Records from a collection:
************
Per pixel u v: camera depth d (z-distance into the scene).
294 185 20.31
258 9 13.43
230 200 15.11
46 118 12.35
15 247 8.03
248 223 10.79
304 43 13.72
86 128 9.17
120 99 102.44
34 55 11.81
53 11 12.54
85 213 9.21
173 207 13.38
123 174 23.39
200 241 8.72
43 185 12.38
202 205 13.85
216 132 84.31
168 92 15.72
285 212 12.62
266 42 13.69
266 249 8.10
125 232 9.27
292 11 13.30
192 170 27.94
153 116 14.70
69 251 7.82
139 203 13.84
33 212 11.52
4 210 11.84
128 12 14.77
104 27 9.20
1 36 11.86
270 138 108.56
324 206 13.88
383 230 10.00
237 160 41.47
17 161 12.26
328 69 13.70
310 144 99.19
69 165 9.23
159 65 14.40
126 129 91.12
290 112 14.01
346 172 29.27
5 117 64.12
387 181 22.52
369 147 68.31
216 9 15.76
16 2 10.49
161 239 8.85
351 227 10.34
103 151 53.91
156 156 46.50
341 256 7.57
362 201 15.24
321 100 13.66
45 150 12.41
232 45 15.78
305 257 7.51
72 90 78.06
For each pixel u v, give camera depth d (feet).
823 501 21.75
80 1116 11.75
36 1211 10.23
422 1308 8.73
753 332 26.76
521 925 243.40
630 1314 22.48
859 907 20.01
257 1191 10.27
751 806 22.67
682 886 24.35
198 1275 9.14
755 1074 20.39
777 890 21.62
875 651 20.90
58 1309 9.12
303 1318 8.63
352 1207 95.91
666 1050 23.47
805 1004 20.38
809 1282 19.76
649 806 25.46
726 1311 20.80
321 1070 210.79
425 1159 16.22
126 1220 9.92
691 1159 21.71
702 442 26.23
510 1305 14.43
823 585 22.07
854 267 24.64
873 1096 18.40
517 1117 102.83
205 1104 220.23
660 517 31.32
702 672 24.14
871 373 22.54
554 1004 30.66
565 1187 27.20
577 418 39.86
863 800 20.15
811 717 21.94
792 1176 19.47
************
Using the exact wording, write out all of the records.

SOLVED PROBLEM.
Per pixel u v: camera depth d (z-distance into the scene).
294 185 20.31
258 9 13.43
230 200 15.11
46 118 12.35
15 247 8.03
248 223 10.79
304 43 13.72
86 128 9.17
120 99 102.44
34 55 11.81
53 11 12.54
85 213 9.21
173 207 13.38
123 174 23.39
200 241 8.72
43 185 12.38
202 205 13.85
216 132 84.31
168 92 15.72
285 212 12.62
266 42 13.69
266 249 8.10
125 232 9.27
292 11 13.30
192 170 27.94
153 116 14.70
69 251 7.82
139 203 13.84
33 212 11.52
4 210 11.84
128 12 14.77
104 27 9.20
1 36 11.86
270 138 108.56
324 206 13.88
383 230 10.00
237 160 41.47
17 161 12.26
328 69 13.70
310 144 99.19
69 165 9.23
159 65 14.40
126 129 91.12
290 112 14.01
346 172 29.27
5 117 64.12
387 181 22.52
369 147 68.31
216 9 15.76
16 2 10.49
161 239 8.85
351 227 10.34
103 151 53.91
156 156 46.50
341 256 7.57
362 201 15.24
321 100 13.66
45 150 12.41
232 45 15.78
305 257 7.51
72 90 78.06
For each pixel u v, give camera depth d (feet).
823 501 21.75
80 1116 11.75
36 1211 10.23
422 1308 8.73
753 332 26.76
521 925 243.40
630 1314 22.48
859 907 20.01
257 1191 10.27
751 806 22.67
682 886 24.35
198 1275 9.14
755 1074 20.39
777 890 21.62
875 651 20.90
58 1309 9.12
303 1318 8.63
352 1207 95.91
666 1050 23.47
805 1004 20.38
809 1282 19.76
649 806 25.46
726 1311 20.80
321 1070 210.79
425 1159 16.22
126 1220 9.92
691 1159 21.71
702 442 26.23
510 1305 14.43
823 585 22.07
854 267 24.64
873 1096 18.40
517 1117 102.83
205 1104 220.23
660 517 31.32
702 672 24.14
871 373 22.54
554 1004 30.66
565 1187 27.20
577 418 39.86
863 800 20.15
811 717 21.94
792 1176 19.47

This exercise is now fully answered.